Befunge is impossible to really AOT compile due to p
. In terms of JITs, it's a cakewalk compared to all those dynamic languages out there. I've worked on some fast implementations.
marsh
gains it's speed by being a threaded interpreter. In order to speed up instruction dispatch it has to create 4 copies of the interpreter, for each direction. I optimize bounds checking & lookup by storing the program in a 80x32 space instead of a 80x25 space
bejit
was my observation that the majority of program time is spent in moving around. bejit
records a trace as it interprets, & if the same location is ever hit in the same direction we jump to an internal bytecode format that the trace recorded. When p
performs a write on program source that we've traced, we drop all traces & return to the interpreter. In practice this executes stuff like mandel.bf
3x faster. It also opens up peephole optimization, where the tracer can apply constant propagation. This is especially useful in Befunge due to constants being built up out of multiple instructions
My python implementations compile the whole program before executing since Python's function's bytecode is immutable. This opens up possibility of whole program analysis
funge.py
traces befunge instructions into CPython bytecode. It has to keep an int at the top of the stack to track stack height since CPython doesn't handle stack underflow.

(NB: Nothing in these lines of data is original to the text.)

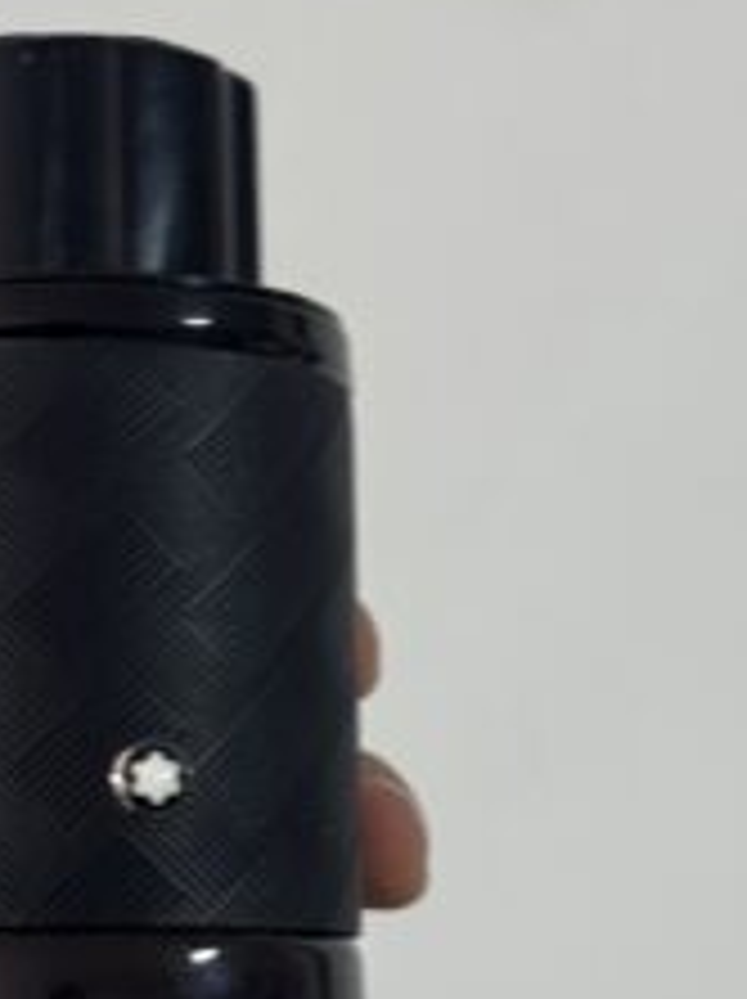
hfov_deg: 11.9
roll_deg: -3.9
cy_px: 722
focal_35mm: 124
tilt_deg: -21.4
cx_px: 117
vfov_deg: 15.8
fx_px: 3575
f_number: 1.78
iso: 80
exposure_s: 1/50
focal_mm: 6.76
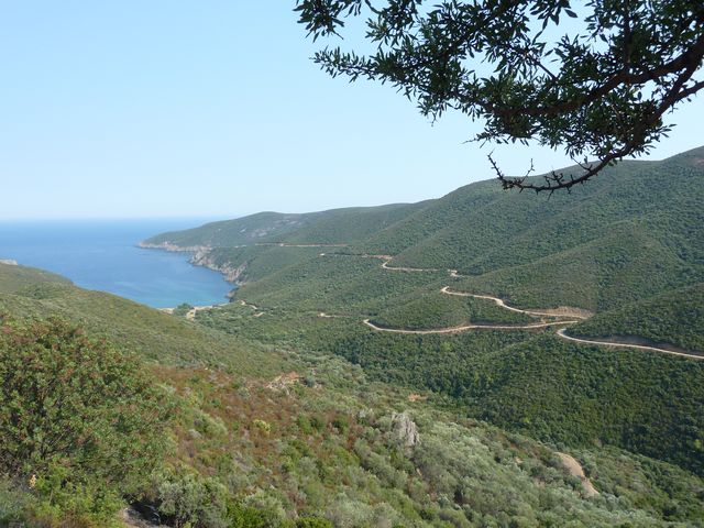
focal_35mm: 25
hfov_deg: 69.4
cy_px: 264
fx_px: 508
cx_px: 352
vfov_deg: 54.9
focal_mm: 4.1
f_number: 4
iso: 80
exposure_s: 1/320
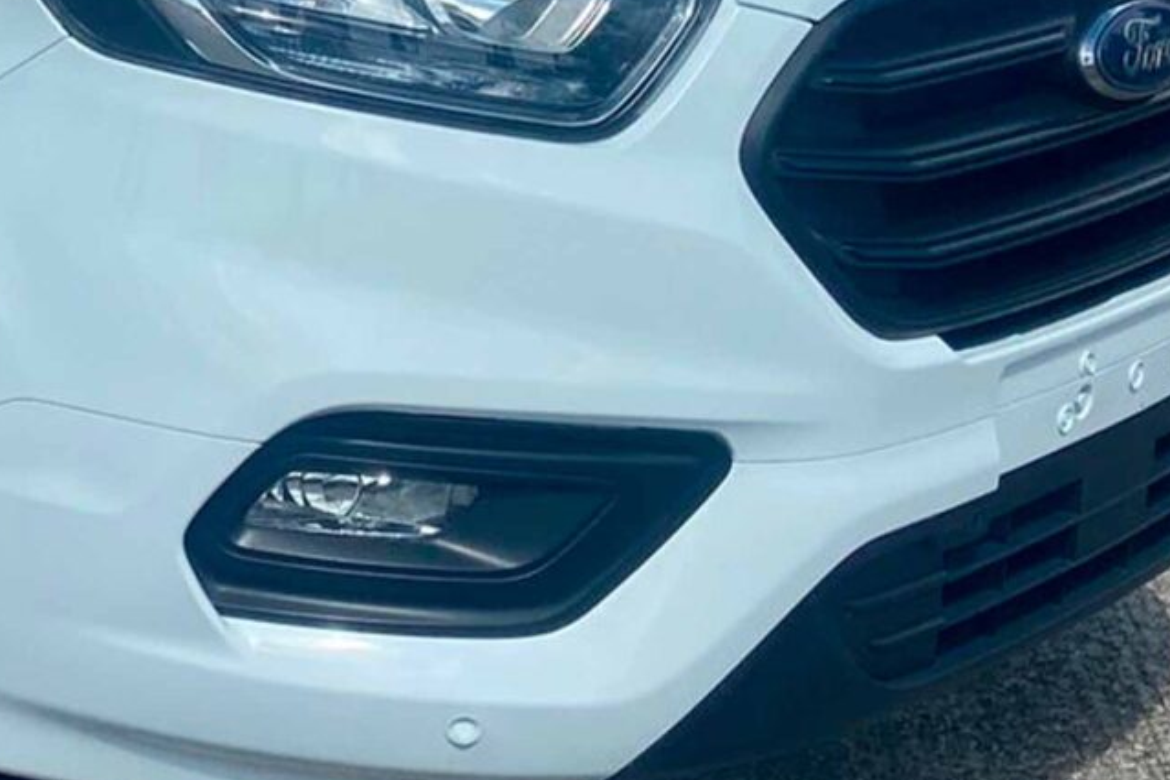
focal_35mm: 80
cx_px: -375
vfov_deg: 16.5
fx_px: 2600
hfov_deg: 22.5
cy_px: -101
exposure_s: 1/3200
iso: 80
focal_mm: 6.86
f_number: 1.8
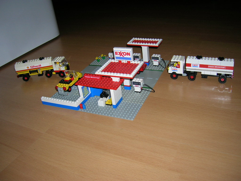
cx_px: 120
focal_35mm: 34
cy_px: 90
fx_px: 237
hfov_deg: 54.0
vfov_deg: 41.8
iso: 50
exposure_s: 1/60.1
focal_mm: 5.7
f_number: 2.9
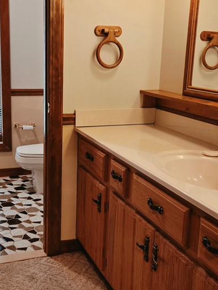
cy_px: 139
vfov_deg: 42.0
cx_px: 84
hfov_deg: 32.1
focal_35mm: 45
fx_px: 377
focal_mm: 5.4
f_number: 1.8
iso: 200
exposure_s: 1/120
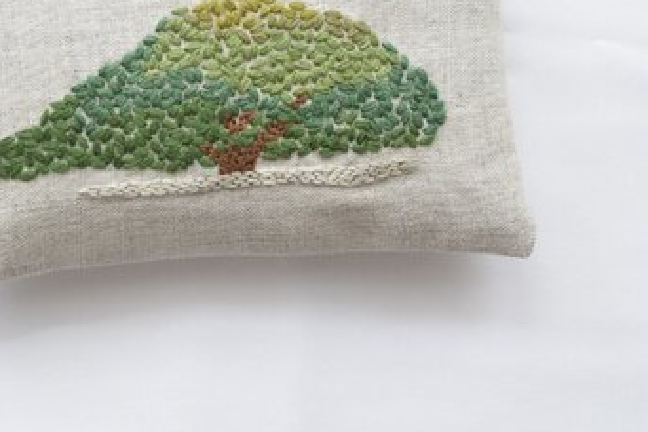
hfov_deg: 13.2
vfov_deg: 8.8
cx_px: 226
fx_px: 2787
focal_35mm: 155
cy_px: 44
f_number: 5.6
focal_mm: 55
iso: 1600
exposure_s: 1/250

I was originally hoping to create a generic python bytecode optimizer, but I ended up realizing that it'd be more efficient to optimize in an intermediate format which lacked jump offsets. Besides that the common advice that arrays are faster than linked lists doesn't apply in CPython as much since arrays are arrays of pointers & a linked list will just be spreading those pointers out. So I created funge2.py
(wfunge.py
is a port of funge.py in preparation for http://bugs.python.org/issue26647)
funge2.py
traces instructions into a control flow graph. Unfortunately we don't get to have the static stack adjustments that the JVM & CIL demand, so optimizations are a bit harder. funge2.py does constant folding, loop unrolling, some stack depth tracking to reduce stack depth checks, & I'm in the process of adding more (jump to jump optimizations, smarter stack depth juggling, not-jump or jump-pop or dup-jump combining)
By the time funge2 gets to optimizing Befunge, it's a pretty simple IR
- load const
- binop (+, -, *, /, %, >)
- not
- pop
- dup
- swap
- printint/printchar/printstr (the last for when constant folding makes these deterministic)
- getint/getchar
- readmem
- writemem
- jumprand
- jumpif
- exit
Which doesn't seem so hard to compile